Chandra: Layout-aware, multilingual OCR for structured document extraction
Chandra is an OCR and structured-extraction platform for complex documents, emphasizing multilingual support, layout preservation, and strong table/math recognition—suited for organizations needing high-quality document digitization and structured outputs.
GitHub datalab-to/chandra Updated 2026-03-27 Branch main Stars 7.6K Forks 762
OCR Document Intelligence Multilingual Layout-aware Tables/Math Recognition vLLM/HuggingFace CLI/Streamlit PDF Processing Apache-2.0 (code) OpenRAIL-M (model)

💡 Deep Analysis

5
How should a pipeline be designed for large-scale document processing to avoid OOM, truncation and performance degradation?

Core Analysis

Project Positioning: Chandra exposes batch and pagination controls, but large-scale stability requires careful pipeline design and resource governance.

Technical Strategies

  • Sharding & pagination: Use --page-range and region-level splits for very large/high-res images to avoid single-input OOMs.
  • Batch & concurrency control: Tune --batch-size and --max-workers per GPU memory (vLLM supports larger batches); set --max-output-tokens to cap runaway generation.
  • Pre/post-processing: Add denoising, deskew, and resolution adjustments; keep cropped images for human review.

Practical Pipeline Template

  1. Preprocessing: Auto-denoise, deskew, resize, and page cropping.
  2. Sharding & scheduling: Submit small files at file level; shard large docs by page and submit batches to vLLM with controlled batch-size.
  3. Monitoring & adaptation: Use _metadata.json to log tokens/latency/errors and adapt batch/concurrency dynamically.
  4. Retry strategy: For timeouts/OOMs, retry with smaller shards/batches and retain original crops for inspection.

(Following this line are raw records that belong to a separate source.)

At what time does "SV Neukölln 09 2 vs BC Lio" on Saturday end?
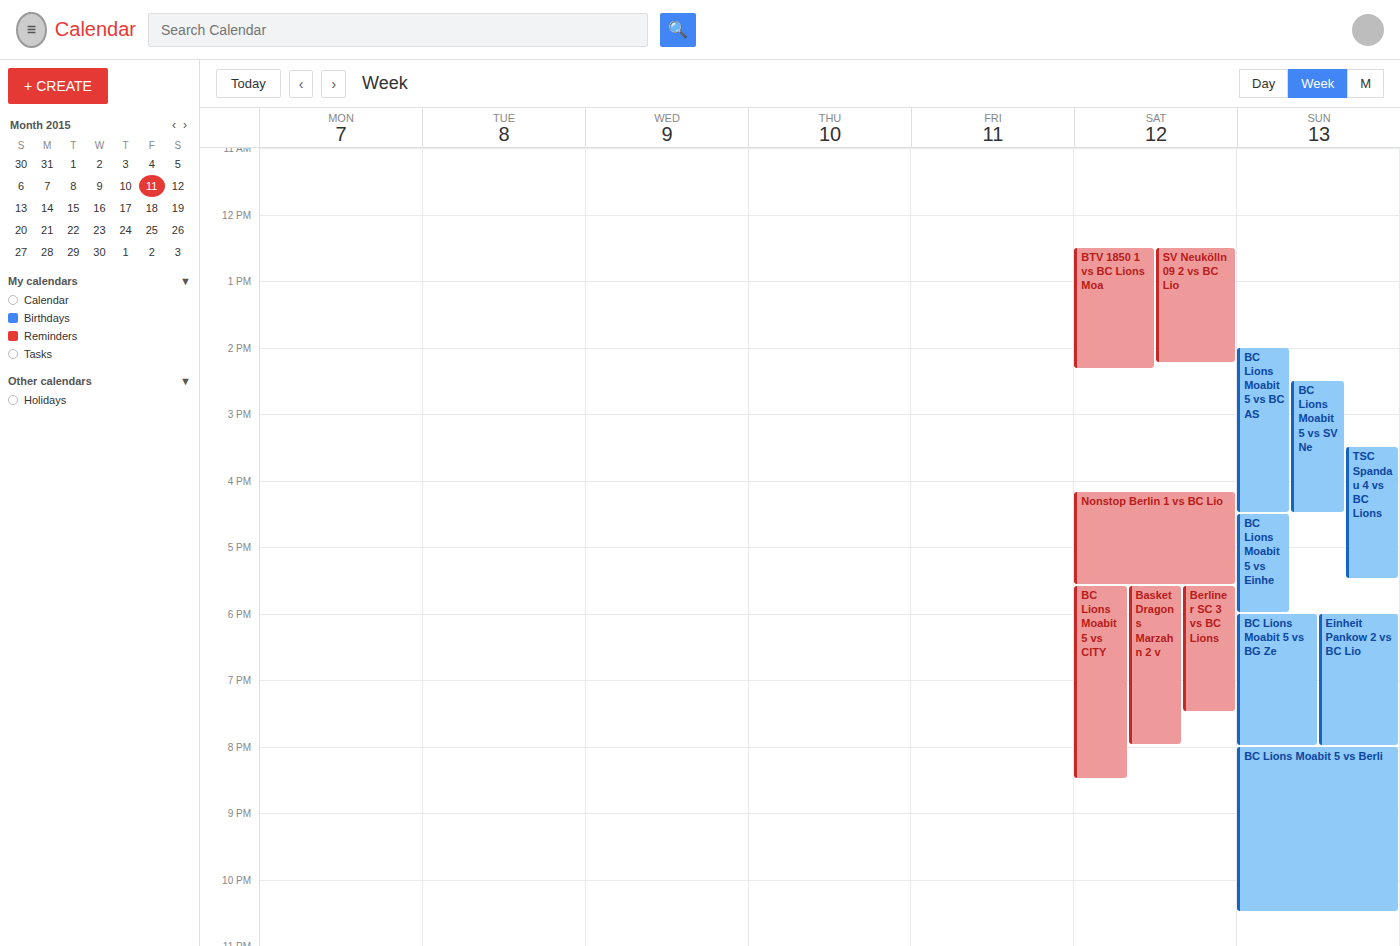
2:15 PM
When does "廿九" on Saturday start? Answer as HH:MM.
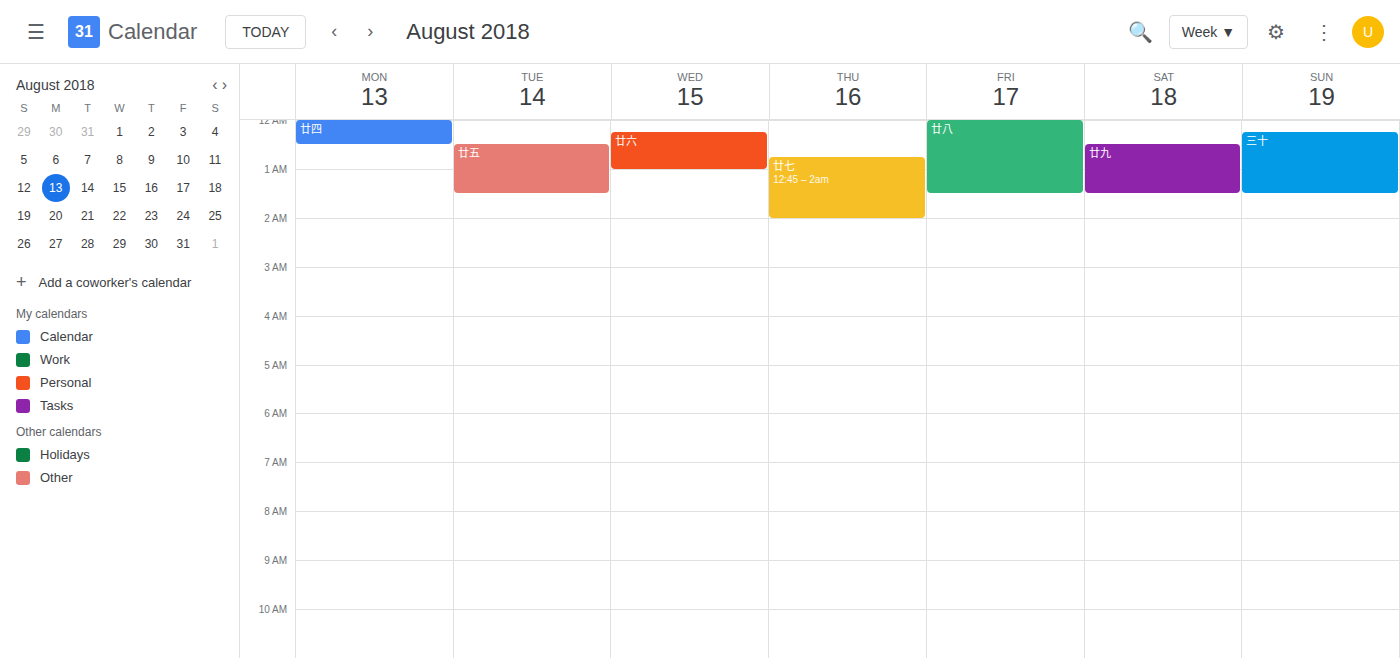
00:30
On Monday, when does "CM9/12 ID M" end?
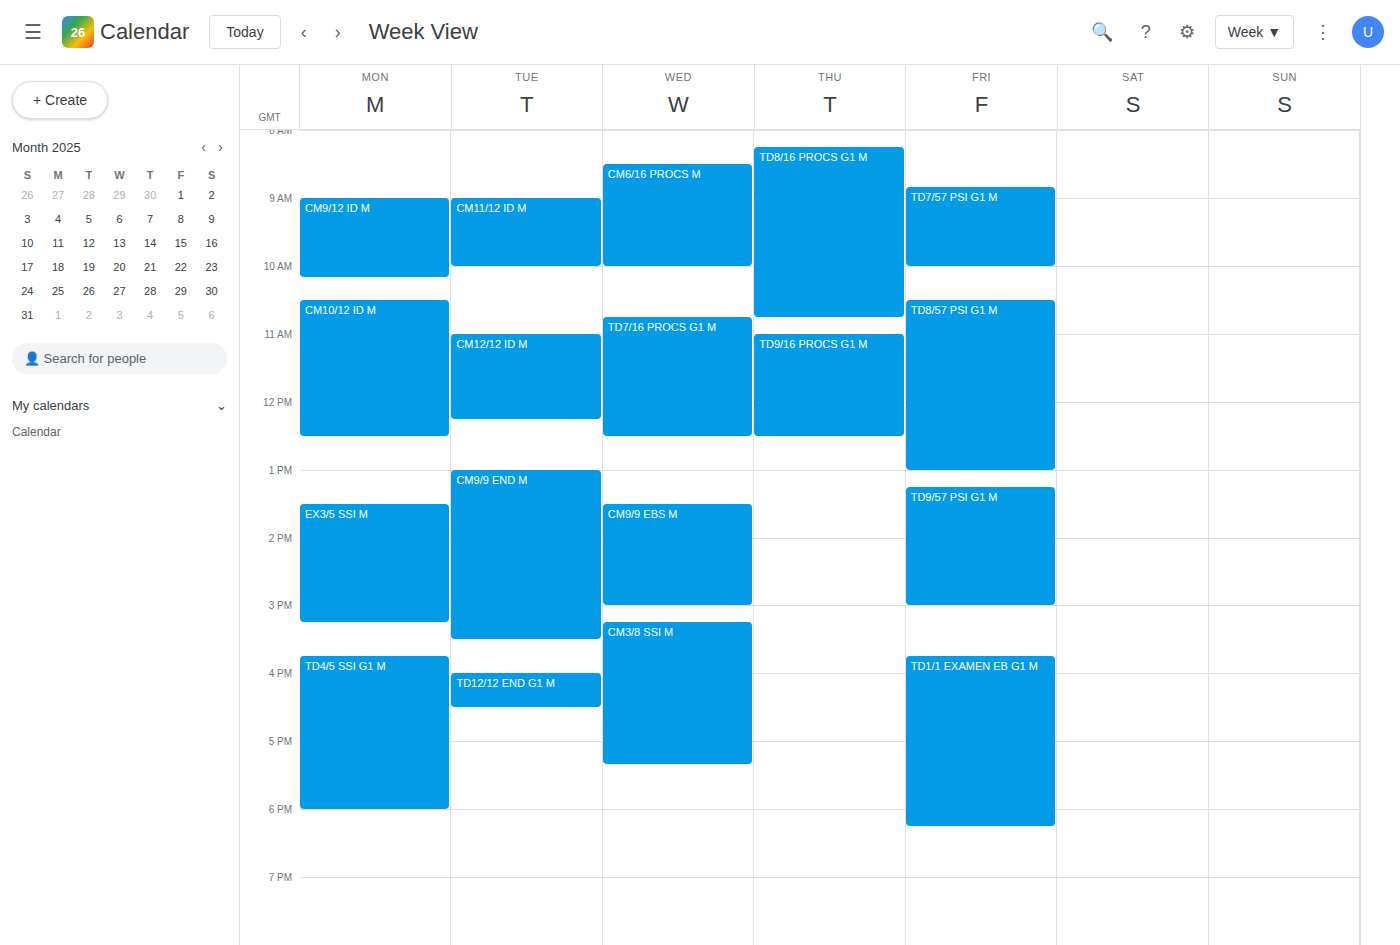
10:10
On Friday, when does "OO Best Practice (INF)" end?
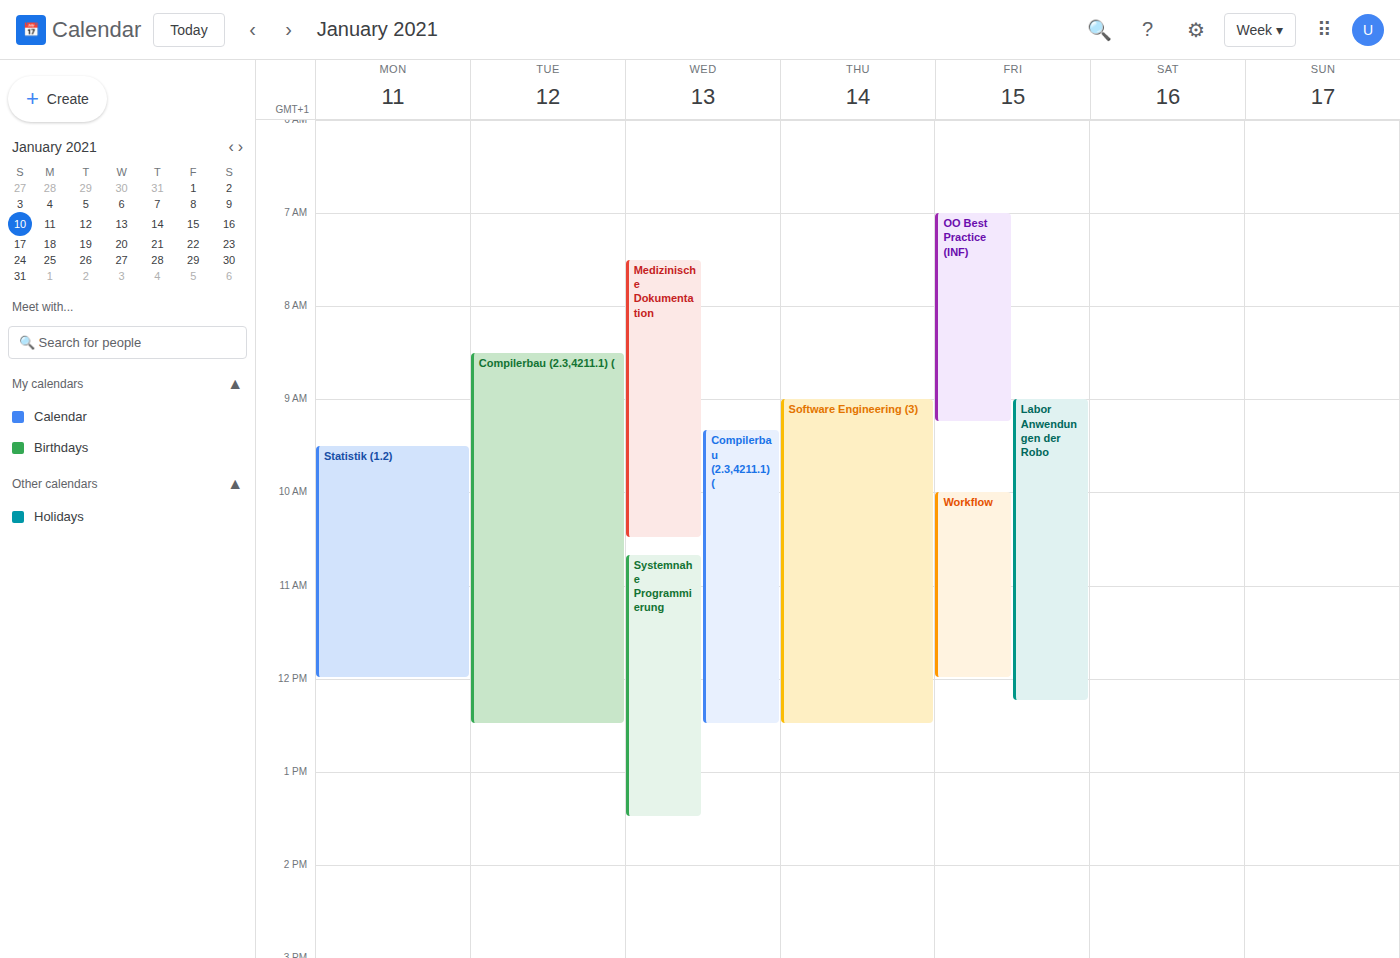
9:15 AM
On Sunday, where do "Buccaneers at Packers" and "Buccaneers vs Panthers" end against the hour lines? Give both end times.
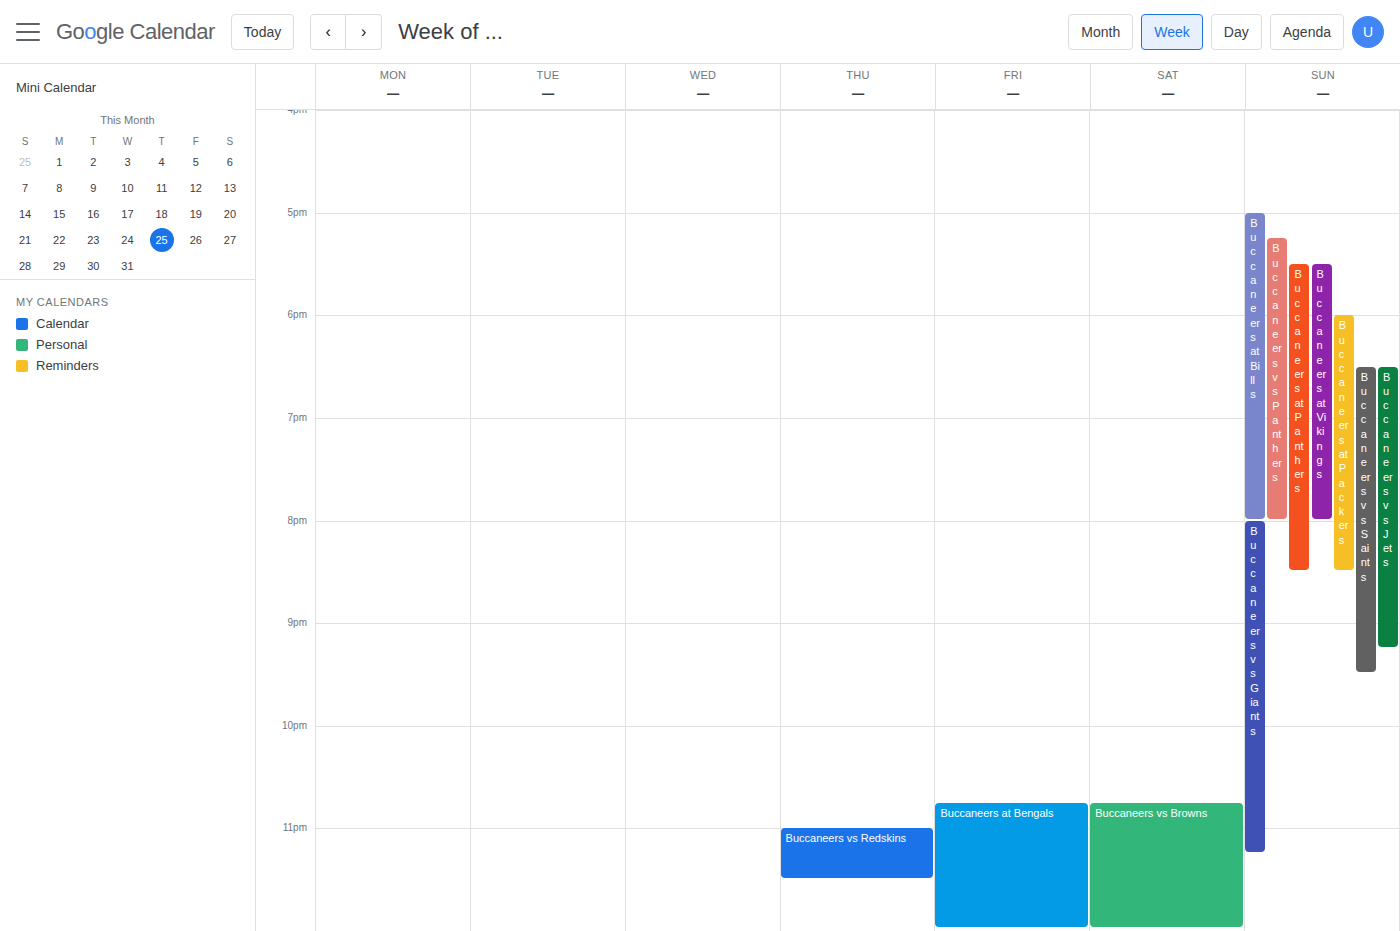
"Buccaneers at Packers": 8:30 PM, halfway between the 8 PM and 9 PM lines. "Buccaneers vs Panthers": 8:00 PM, exactly on the 8 PM line.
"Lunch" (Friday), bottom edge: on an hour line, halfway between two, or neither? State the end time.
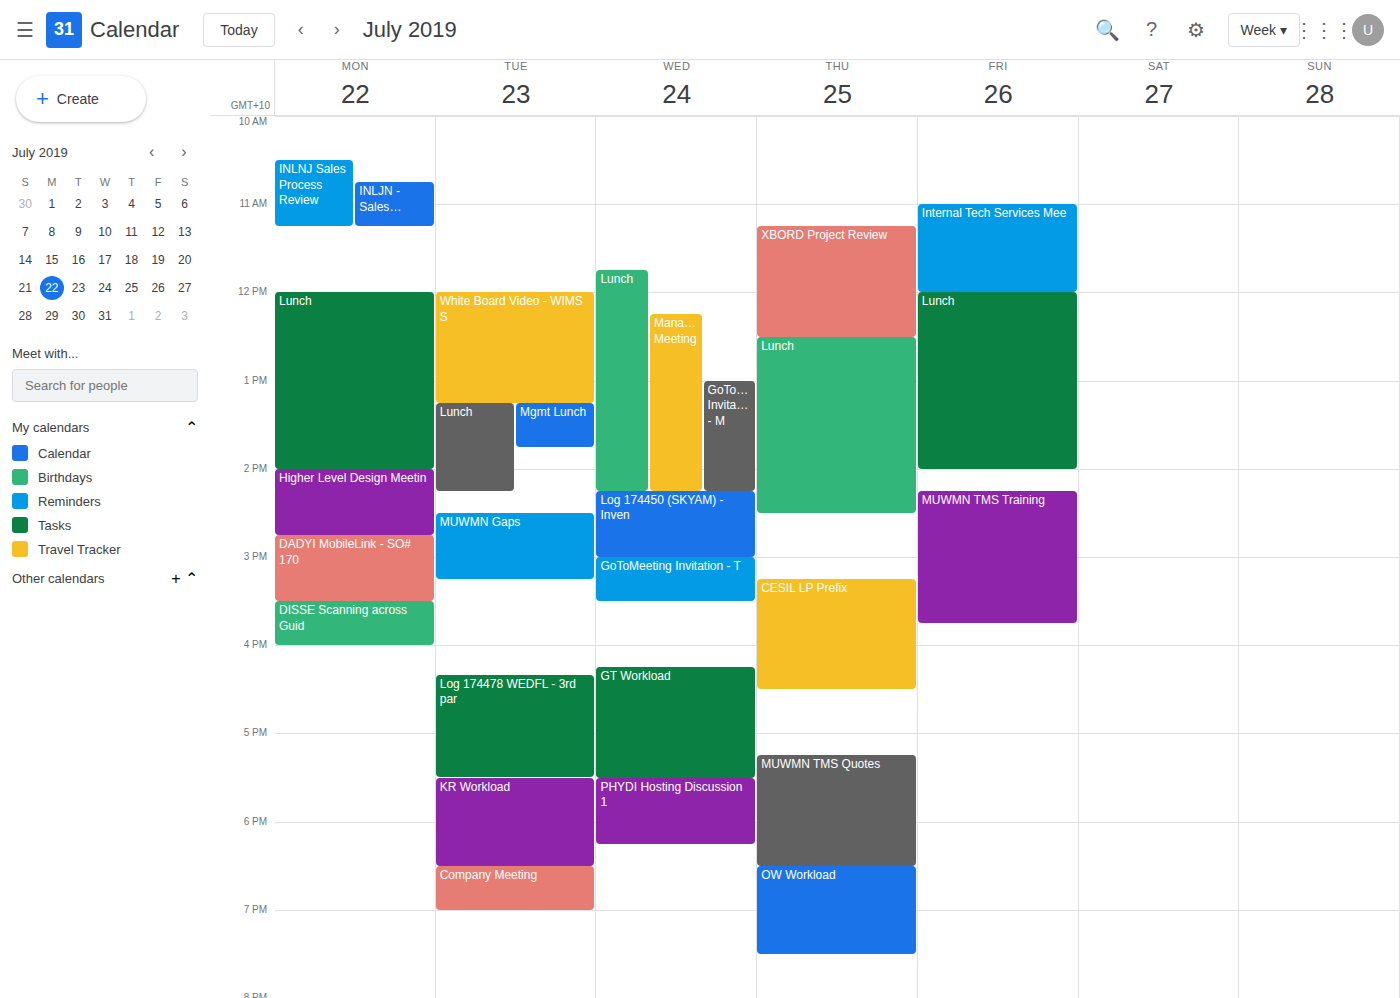
14:00 -- exactly on the 14:00 line.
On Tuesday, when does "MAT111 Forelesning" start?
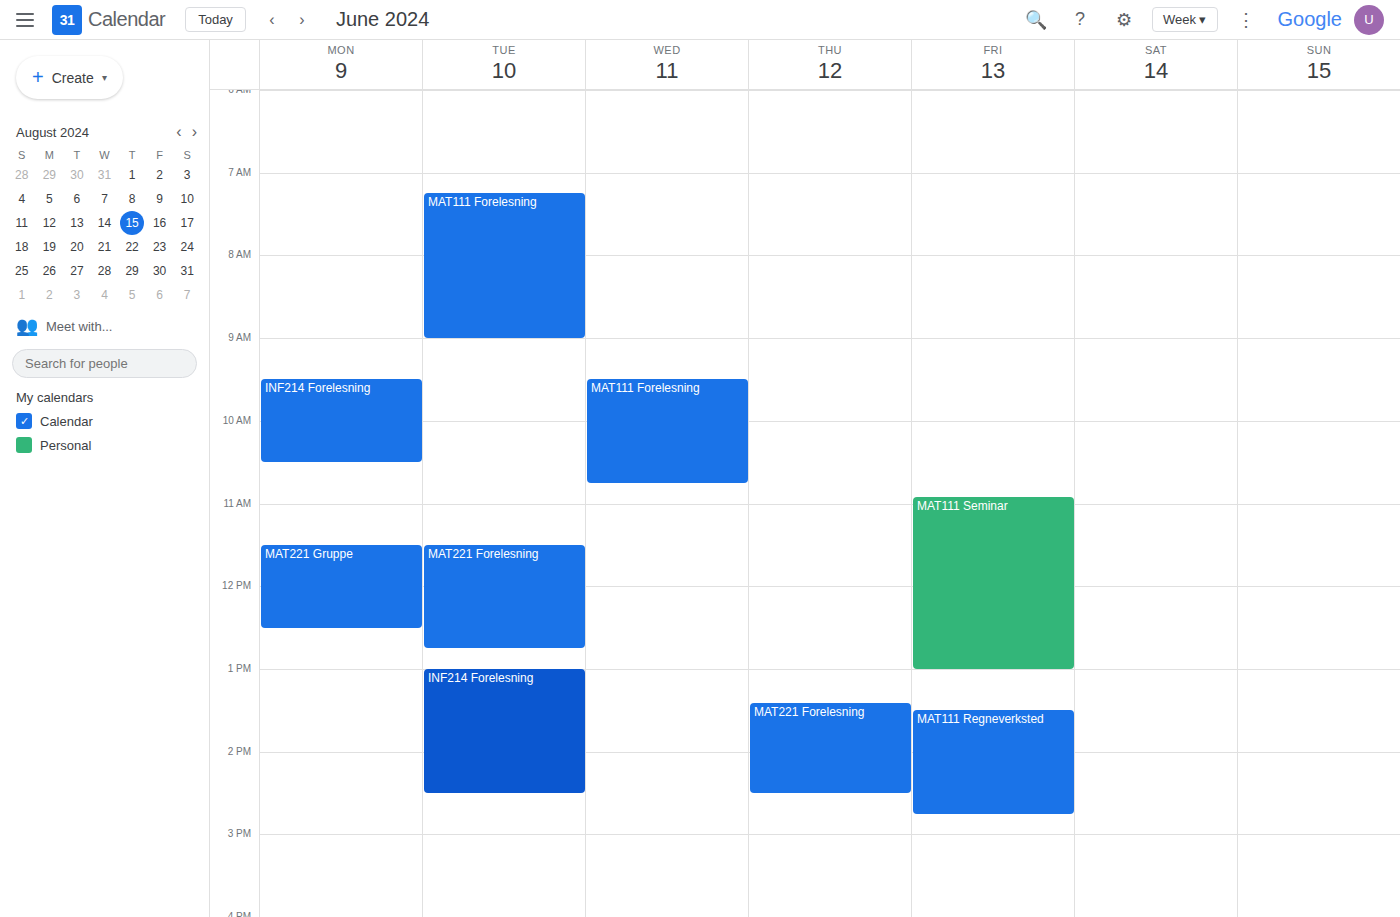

Important Notice: Don’t increase batch-size blindly—benchmark on target hardware and use metadata metrics for dynamic tuning.

Summary: Preprocess + shard + tuned batching/concurrency + metadata-driven monitoring/retry are essential to avoid OOMs and retain stable throughput.

89.0%
How does Chandra's technical architecture support high-fidelity layout awareness and table/formula reconstruction?

Core Analysis

Project Positioning: Chandra treats pages as layout-aware inputs and trains models to directly emit structured markup, making it more robust than traditional multi-step OCR for tables/formulas/complex layouts.

Technical Features

  • Layout-aware end-to-end generation: The model considers semantic and layout boundaries when producing Markdown/HTML/JSON, reducing reliance on handcrafted assembly rules.
  • Dual inference paths: vLLM (Dockerized, production-optimized) for high throughput and GPU acceleration; HuggingFace local for experimentation and fine-tuning.
  • Engineering metadata: _metadata.json includes page info, token counts, enabling sharding, monitoring, and retry strategies.

Practical Recommendations

  1. Validate table/formula outputs post-hoc: Use rule-based checks or secondary models to verify cell boundaries and math expression integrity.
  2. Use metadata for sharding: Split very long pages or high-res images into chunks to avoid OOMs and token truncation.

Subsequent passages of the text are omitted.